E numa noite que prometia casa cheia, o público apresenta-se cedo para mostrar o amor à música brasileira e o apoio ao tão querido e grandioso trovador, Tiago Bettencourt.

Sentado ao piano, cantou o primeiro tema, "Laços", levado na bagagem com cores toranja, até à sala de espetáculos plantada à beira Tejo. E nas calmas ouvimos "O Jogo", que precedeu o repertório de Tiago & Mantha, em "Só Mais Uma Volta".

Revivemos a composição clássica de Carlos Paião, com o jovem cantor de cabelo aos caracóis a prestar homenagem, com a versão de "Pó de Arroz" que já lhe conhecemos. O empenho era tanto que se partiu uma corda da guitarra, mesmo antes de Bettencourt convidar a cantorias com "Carta", o primeiro momento alto da noite na Meo Arena. Tocou-se o jovial "Chocámos tu e eu", com a banda em alto e bom som, seguindo-se "Eu Esperei" em modo Bob Dylan, com direito a harmónica ao pescoço.
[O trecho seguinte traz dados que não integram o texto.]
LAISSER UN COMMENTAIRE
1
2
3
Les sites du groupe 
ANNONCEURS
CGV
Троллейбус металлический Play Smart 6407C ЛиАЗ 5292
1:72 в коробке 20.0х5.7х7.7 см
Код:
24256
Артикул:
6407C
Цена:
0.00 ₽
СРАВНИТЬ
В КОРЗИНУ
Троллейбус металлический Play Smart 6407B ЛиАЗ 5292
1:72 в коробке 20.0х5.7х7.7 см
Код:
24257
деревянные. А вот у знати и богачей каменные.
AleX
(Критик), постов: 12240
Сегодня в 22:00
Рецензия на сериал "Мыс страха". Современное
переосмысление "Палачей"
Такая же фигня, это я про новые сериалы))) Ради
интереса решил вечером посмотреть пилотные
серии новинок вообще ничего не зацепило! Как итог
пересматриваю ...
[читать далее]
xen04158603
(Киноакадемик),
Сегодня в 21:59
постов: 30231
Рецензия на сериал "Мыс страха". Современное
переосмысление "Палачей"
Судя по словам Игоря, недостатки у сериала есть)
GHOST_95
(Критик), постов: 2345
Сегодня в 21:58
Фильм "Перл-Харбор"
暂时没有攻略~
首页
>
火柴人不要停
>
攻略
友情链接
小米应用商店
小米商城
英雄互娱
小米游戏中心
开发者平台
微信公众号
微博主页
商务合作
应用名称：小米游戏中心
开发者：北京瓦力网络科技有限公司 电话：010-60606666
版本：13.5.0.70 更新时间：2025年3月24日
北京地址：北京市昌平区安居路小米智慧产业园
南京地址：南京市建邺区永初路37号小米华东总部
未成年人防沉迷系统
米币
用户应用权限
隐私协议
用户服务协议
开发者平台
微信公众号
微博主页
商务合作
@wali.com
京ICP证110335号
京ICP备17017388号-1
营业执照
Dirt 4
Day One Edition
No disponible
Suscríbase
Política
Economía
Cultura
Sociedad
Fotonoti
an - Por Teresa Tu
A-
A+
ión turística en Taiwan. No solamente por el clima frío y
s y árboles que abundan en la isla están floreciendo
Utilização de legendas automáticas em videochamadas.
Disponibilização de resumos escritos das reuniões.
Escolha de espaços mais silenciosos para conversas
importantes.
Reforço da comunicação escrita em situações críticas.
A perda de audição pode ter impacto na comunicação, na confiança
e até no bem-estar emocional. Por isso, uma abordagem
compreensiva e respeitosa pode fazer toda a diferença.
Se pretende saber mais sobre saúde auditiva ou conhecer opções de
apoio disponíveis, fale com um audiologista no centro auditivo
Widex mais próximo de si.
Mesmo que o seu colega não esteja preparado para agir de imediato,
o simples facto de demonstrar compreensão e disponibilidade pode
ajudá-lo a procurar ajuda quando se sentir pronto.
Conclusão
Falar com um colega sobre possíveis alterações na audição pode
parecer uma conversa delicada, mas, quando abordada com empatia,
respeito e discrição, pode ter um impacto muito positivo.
Dadas as boas-vindas ao público, este alinhava-se, já com a voz quente e de mãos prontas para a ovação ao protagonista da noite. Sorrisos, óculos de sol e uma descontraída camisa aos quadrados, fez de Seu Jorge um amigo lá da rua, que iniciou o seu manifesto vocal com "Alma de Guerreiro" e numa transição cheia de groove e funk apresentou-nos "Mina do Condomínio".

A galera já não controlava o jogo de cintura e  "Chega no Suingue", com o solo de um trompete arrebatador, vem salvar a vida, salvar o amor. Já se tinha ouvido a saudação "Boa noite Lisboa" mas entre passos de dança típicos de Michael Jackson, com infusão samba, o público deixou-se levar até "Pessoal Particular".

Sem óculos e com o suor em bica, Seu Jorge canta "Quem Não Quer Sou Eu", enfrentando um boneco gigante, metálico e flutuante, de braços abertos no centro da Arena. Viajámos pela atmosfera de luzes quentes, ao som de uma flauta transversal tocada pelo músico, oferecido ao Brasil e a "Zé do Caroço". Por entre trocas de ritmo e notas fortes no compasso, os ânimos de alegria extasiada vão acalmando, havendo apenas espaço para "Negro Drama" – original de Racionais Mc’s – a poesia entoada por uma voz quase tão intensa como a de Morgan Freeman. E depois da história na ponta da língua, Seu Jorge lidera a banda com a ponta dos dedos, como um maestro do forró.

O momento de abraçar a cara metade, de acender o isqueiro ou simplesmente levantar o telemóvel, chegou com "É isso aí", desta vez sem Ana Carolina a apoiar a versão carioca de "The Blower’s Daughter", de Damien Rice. Num turbilhão de emoções, Seu Jorge dá a sua bênção a Portugal, o país irmão, sem dinheiro no fundo do poço. Sentado sozinho no palco, lança os primeiros acordes de "Problema Social", sem parar vem "São Gonça", em jeito de bossa nova encantadora e "Life On Mars?", numa viagem no tempo até ao filme Um Peixe Fora de Água (2003) – Até Bowie tinha dançado!

Arruma-se a guitarra a um canto e entra em palco o ensemble de instrumentalistas, munidos de um talento sem fim, para uma demonstração de 15 minutos de loucura. De uma cajadada só, os exemplares temas de carreira chegam bem pertinho e "Mania de Peitão" é o primeiro a ser saboreado, antes da explosão de euforia com nome "Amiga da Minha Mulher". E de tons lá da baía, saído do álbum Cru, foi a cru que o Jorge irmão cantou "Tive Razão", com a aprovação de Lisboa inteira (desta vez Willem Dafoe não apareceu).

A meia noite já lá ia e eis que chega "Carolina" charmosa, ainda enérgica e a, imperdoável se faltasse, "Burguesinha" com croissant e suquinho de maçã. A noite do Brasil ficou com (ainda) mais cores nacionais, quando "Mas Que Nada" composta por Jorge Ben Jor, se fez ouvir, num samba geral e abusado. Tim Maia marcou presença com o seu original "Sossego" e a despedida, já de corpo destilado, pôs todo o mundo dançando o disco funk de Nova Iorque dos anos 80, com "On The Beat".

Não houve tempo para churrascos mas Seu Jorge foi mestre de cerimónia no longo e aguardado concerto na sala de espetáculos lisboeta. E as lágrimas estavam na mente de quem se apercebia que a segunda-feira estava prestes a chegar e cedo erguer não iria dar saúde, nem fazer crescer.